Da es keinerlei Verpflichtungen zur Evaluation der Patientenzufriedenheit oder Versorgungssicherheit durch die betreffenden MVZ gibt, dürfte das Private-Equity-Geschäftsmodell, die Gewinnmaximierung, insbesondere für kostenintensive multimorbide Patienten zur Nagelprobe werden. Ein Blick nach England bestätigt diese Sorge: Eine MVZ-Kette wird drei bis fünf Jahre aufgebaut und dann gewinnbringend verkauft. Die Insolvenz einer solchen MVZ-Kette hinterließ dort unlängst eine sechsstellige Zahl nicht mehr versorgter Patienten zurück.

Und ist eine freie Berufsausübung durch den Arzt bei steigendem Kostendruck angesichts dessen überhaupt noch umsetzbar? Kirsten Kappert-Gonther, seit 2017 für die Grünen im Gesundheitsausschuß, ist bemüht, die Gefahren ihres Wahlprogramms zu entschärfen: „Der Zugang zu guter Gesundheit“ dürfe „nicht zum Spielball privater Kapitalgruppen werden“, findet die Bremer Psychotherapeutin. „Man müsse Renditeinteressen eine Absage erteilen.“ Aber wie? Das sagt sie nicht. Jessica Hanneken von der Apotheker- und Ärztebank bestätigt, daß das GKV-Versorgungsstärkungsgesetz von 2015 die Entwicklung auch in der Zahnmedizin nachdrücklich ins Rollen brachte. Spahns Digitalisierungsprogramm im Projekt Telematikinfrastruktur (Gematik) fördert zudem die Speicherung sensibler Patientendaten auf privaten Servern als Geschäftsmodell.
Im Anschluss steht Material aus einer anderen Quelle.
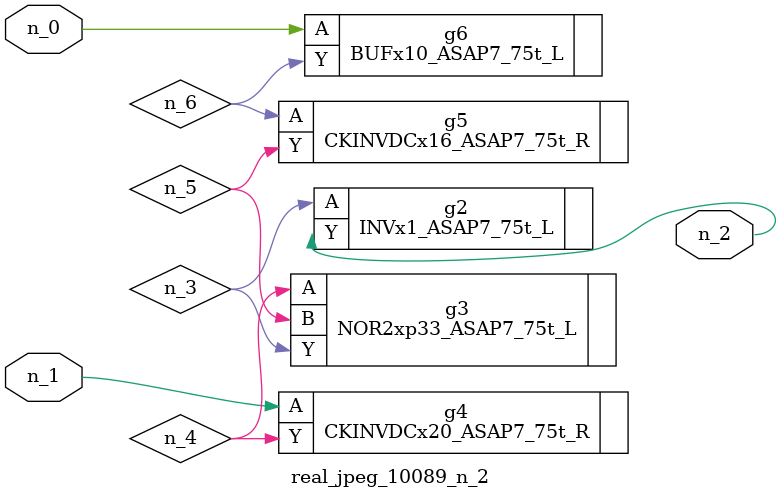
<source format=v>
module real_jpeg_10089_n_2 (n_1, n_0, n_2);

input n_1;
input n_0;

output n_2;

wire n_5;
wire n_4;
wire n_6;
wire n_3;

BUFx10_ASAP7_75t_L g6 ( 
.A(n_0),
.Y(n_6)
);

CKINVDCx20_ASAP7_75t_R g4 ( 
.A(n_1),
.Y(n_4)
);

INVx1_ASAP7_75t_L g2 ( 
.A(n_3),
.Y(n_2)
);

NOR2xp33_ASAP7_75t_L g3 ( 
.A(n_4),
.B(n_5),
.Y(n_3)
);

CKINVDCx16_ASAP7_75t_R g5 ( 
.A(n_6),
.Y(n_5)
);


endmodule
</source>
Laut dem Verband Freie Ärzteschaft zahlen die gesetzlichen Kassen für eine Adipositas-App für 900 Tage 500 Euro. Das sei mehr, als ein Versicherter für die gesamte ambulante Medizin inklusive Technik- und Laborleistungen jährlich im Schnitt verursache. Ärzte, die den Telematikanschluß verweigern, werden seit 2020 mit Strafzahlungen belastet. Eine Studie, ob der betagte Patient sich durch eine industrialisierte digitale Plattform-Medizin wirklich als Versicherter „gestärkt“ oder das Pflegepersonal sich „entlastet“ fühlt, wie die Gesetzesnamen es verheißen, wurde von Jens Spahn bislang nicht aufgelegt.